Joyce para as telas

Por José Abrantes

Ulisses, de James Joyce, ganhou a primeira versão cinematográfica em 1967. Numa produção britânica de baixo orçamento, com fotografia em preto-e-branco e forte contraste, o norte-americano Joseph Strick fez a adaptação e dirigiu um elenco excepcional de atores irlandeses: Milo O'Shea (Leopold Bloom), Barbara Jefford (Molly Bloom), Maurice Roeves (Stephen Dedalus) e T. P. McKenna (Buck Mulligan). Ignorado pelo grande público e mal recebido pelos críticos, o filme é uma destilação do livro. Não inclui os despudores de Joyce, uma vez que a censura irlandesa (inglesa também) na época ainda era de ferro (na cópia original liberada, bips irritants obliteravam as "indecências" ditas por Molly no monólogo final), mas fascina ao reproduzir visualmente as alternâncias entre ação e monólogo interior, embora recorra muitas vezes à narração sobre imagens. Strick retomou Joyce com Um retrato do artista quando jovem, em 1977. Também produção britânica, com elenco de irlandeses e ingleses, entre eles o falecido John Gielgud e o mesmo T. P. McKenna do filme anterior. Foi de novo mal recebido, desta vez por uma narrativa linear demais.

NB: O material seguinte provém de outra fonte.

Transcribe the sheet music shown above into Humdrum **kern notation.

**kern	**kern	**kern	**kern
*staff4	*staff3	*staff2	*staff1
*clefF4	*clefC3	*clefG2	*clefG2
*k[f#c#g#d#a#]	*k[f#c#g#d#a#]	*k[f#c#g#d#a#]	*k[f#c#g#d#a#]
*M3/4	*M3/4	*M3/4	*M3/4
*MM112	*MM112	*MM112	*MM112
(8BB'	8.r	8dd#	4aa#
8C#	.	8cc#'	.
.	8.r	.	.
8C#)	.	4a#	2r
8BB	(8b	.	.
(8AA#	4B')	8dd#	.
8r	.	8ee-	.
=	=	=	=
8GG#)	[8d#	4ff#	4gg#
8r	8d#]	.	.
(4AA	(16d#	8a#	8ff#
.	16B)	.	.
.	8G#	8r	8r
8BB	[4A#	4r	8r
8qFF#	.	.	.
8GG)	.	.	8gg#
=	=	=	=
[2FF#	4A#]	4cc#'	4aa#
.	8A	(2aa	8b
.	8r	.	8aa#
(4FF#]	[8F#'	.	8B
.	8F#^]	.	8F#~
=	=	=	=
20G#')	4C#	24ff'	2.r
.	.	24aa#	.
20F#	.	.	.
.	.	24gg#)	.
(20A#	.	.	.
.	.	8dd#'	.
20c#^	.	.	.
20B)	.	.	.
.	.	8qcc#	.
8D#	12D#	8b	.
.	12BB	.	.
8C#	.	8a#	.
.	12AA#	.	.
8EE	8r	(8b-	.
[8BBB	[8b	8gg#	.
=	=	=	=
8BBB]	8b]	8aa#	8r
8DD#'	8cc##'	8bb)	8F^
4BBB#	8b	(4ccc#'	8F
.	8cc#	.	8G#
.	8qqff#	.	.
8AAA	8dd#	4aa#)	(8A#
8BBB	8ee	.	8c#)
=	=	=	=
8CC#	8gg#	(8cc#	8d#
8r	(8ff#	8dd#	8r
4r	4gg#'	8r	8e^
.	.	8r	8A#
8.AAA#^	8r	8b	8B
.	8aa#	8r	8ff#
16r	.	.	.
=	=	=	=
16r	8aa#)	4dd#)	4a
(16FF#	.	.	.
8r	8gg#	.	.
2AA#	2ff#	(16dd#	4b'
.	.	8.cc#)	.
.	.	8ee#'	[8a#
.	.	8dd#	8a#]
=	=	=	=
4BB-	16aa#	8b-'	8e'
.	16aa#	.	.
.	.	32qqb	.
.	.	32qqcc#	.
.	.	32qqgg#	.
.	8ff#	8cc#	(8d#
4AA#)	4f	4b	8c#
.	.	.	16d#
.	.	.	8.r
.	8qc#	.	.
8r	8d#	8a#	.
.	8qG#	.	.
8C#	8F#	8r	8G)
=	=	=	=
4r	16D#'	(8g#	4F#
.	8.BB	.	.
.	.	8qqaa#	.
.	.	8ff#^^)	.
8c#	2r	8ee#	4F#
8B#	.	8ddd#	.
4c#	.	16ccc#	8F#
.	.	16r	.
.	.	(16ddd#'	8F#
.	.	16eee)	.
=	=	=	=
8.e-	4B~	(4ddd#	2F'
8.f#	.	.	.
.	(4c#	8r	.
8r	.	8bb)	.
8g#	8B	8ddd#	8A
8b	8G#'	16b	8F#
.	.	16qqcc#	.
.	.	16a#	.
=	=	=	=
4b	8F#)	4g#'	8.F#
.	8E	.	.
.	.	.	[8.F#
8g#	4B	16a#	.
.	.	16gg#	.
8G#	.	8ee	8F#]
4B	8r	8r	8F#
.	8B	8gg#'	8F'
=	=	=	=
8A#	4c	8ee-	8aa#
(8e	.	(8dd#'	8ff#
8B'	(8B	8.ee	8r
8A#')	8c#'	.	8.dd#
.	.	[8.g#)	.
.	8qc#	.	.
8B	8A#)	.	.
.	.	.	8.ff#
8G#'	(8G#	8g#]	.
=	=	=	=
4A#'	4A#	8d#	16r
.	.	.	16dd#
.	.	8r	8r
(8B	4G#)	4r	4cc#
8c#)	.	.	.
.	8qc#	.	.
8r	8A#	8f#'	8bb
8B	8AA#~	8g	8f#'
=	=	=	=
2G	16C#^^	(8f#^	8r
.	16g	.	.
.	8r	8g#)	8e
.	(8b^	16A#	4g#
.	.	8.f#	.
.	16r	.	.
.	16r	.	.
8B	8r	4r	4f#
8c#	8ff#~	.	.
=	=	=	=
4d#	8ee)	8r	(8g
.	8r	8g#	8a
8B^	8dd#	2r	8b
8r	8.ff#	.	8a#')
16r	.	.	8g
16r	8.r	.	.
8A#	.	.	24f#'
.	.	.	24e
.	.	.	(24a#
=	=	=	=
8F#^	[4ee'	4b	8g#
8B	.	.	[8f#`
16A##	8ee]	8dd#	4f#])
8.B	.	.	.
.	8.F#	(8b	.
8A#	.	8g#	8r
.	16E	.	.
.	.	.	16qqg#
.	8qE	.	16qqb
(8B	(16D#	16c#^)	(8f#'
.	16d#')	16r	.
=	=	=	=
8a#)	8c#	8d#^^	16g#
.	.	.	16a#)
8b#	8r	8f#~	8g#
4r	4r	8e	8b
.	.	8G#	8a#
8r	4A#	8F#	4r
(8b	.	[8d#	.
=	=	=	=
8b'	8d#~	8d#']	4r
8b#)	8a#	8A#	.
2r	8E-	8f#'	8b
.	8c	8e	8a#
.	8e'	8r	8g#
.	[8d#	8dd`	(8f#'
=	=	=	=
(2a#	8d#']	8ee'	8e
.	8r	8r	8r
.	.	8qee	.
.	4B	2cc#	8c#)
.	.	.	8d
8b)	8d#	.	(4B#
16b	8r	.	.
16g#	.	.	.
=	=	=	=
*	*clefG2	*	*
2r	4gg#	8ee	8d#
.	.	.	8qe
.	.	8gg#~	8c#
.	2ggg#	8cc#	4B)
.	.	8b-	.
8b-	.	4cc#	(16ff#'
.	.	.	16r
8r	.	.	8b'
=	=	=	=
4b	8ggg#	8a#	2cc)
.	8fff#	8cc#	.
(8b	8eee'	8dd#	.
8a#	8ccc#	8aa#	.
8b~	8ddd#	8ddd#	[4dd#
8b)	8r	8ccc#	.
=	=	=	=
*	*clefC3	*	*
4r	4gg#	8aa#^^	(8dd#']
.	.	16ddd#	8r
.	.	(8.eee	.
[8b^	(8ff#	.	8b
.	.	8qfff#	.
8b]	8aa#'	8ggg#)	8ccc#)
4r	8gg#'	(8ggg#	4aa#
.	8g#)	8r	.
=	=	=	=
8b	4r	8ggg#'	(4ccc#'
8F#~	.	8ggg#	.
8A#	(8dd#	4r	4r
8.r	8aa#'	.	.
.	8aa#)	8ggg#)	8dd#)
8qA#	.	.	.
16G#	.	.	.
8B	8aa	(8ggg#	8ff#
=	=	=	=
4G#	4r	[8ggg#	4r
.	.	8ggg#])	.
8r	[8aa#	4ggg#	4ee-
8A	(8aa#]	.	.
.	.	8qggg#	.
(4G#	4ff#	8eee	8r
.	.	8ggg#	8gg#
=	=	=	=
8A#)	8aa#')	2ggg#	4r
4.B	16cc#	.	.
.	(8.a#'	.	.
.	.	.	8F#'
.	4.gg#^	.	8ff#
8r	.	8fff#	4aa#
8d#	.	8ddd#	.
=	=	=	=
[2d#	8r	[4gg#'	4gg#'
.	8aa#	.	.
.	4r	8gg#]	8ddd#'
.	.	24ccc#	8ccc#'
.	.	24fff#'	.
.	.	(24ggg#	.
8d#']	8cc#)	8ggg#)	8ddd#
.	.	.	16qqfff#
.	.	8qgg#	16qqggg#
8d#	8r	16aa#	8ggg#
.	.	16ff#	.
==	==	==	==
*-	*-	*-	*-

Cena de Bloom (2003), última versão de Ulisses para as telas.

A mais recente adaptação de Ulisses para o cinema é Bloom, de 2003, razoavelmente acolhida pela crítica, mas não tanto pelo público nos poucos países em que foi exibido. Tendo o premiado ator irlandês Stephen Rea no papel-título, o irlandês Sean Walsh na direção e uma fotografia cartão-postal, o filme se empenha em mostrar, como promete a promoção, uma "história de amor, perda e sensualidade" e reproduzir ao mesmo tempo a complexidade de Joyce. Wash se concentra no humor e almeja a comunicação fácil, na esperança de exorcizar as dificuldades. Como Strick, usa narrativa sobre imagens e exclui despudores (embora vivamos em dias mais liberais). Curiosamente, desloca o monólogo de Molly para o início.

Os mortos foi o último filme dirigido por John Huston em 1987, em co-produção Estados Unidos-Grã Bretanha. Com roteiro do filho, Tony Huston, a filha Angelica Huston no papel central de Gretta Conroy, Huston criou uma obra primorosa, cinematográfica e ao mesmo tempo fiel ao conto de Joyce. Huston examina sutilmente os personagens que se reúnem para um jantar e revela pouco a pouco todas as emoções geradas por um amor reprimido que prende os personagens no passado. A imagem da neve que cai sobre os mortos é tão poderosa como a da transmitida em palavras por Joyce. Raras vezes um filme tratou a transitoriedade da vida humana com tal delicadeza.

Vale mencionar o film Cult da americana Mary Elln Bute, Passages from Finnegans Wake, de 1965, baseado em peça de Mary Manning. A trilha sonora vale por si mesma.

* Publicado inicialmente como "James Joyce: um retrato do artista quando gênio", na revista Entrelivros. ano 1. n. 2. maio de 2005, p.37.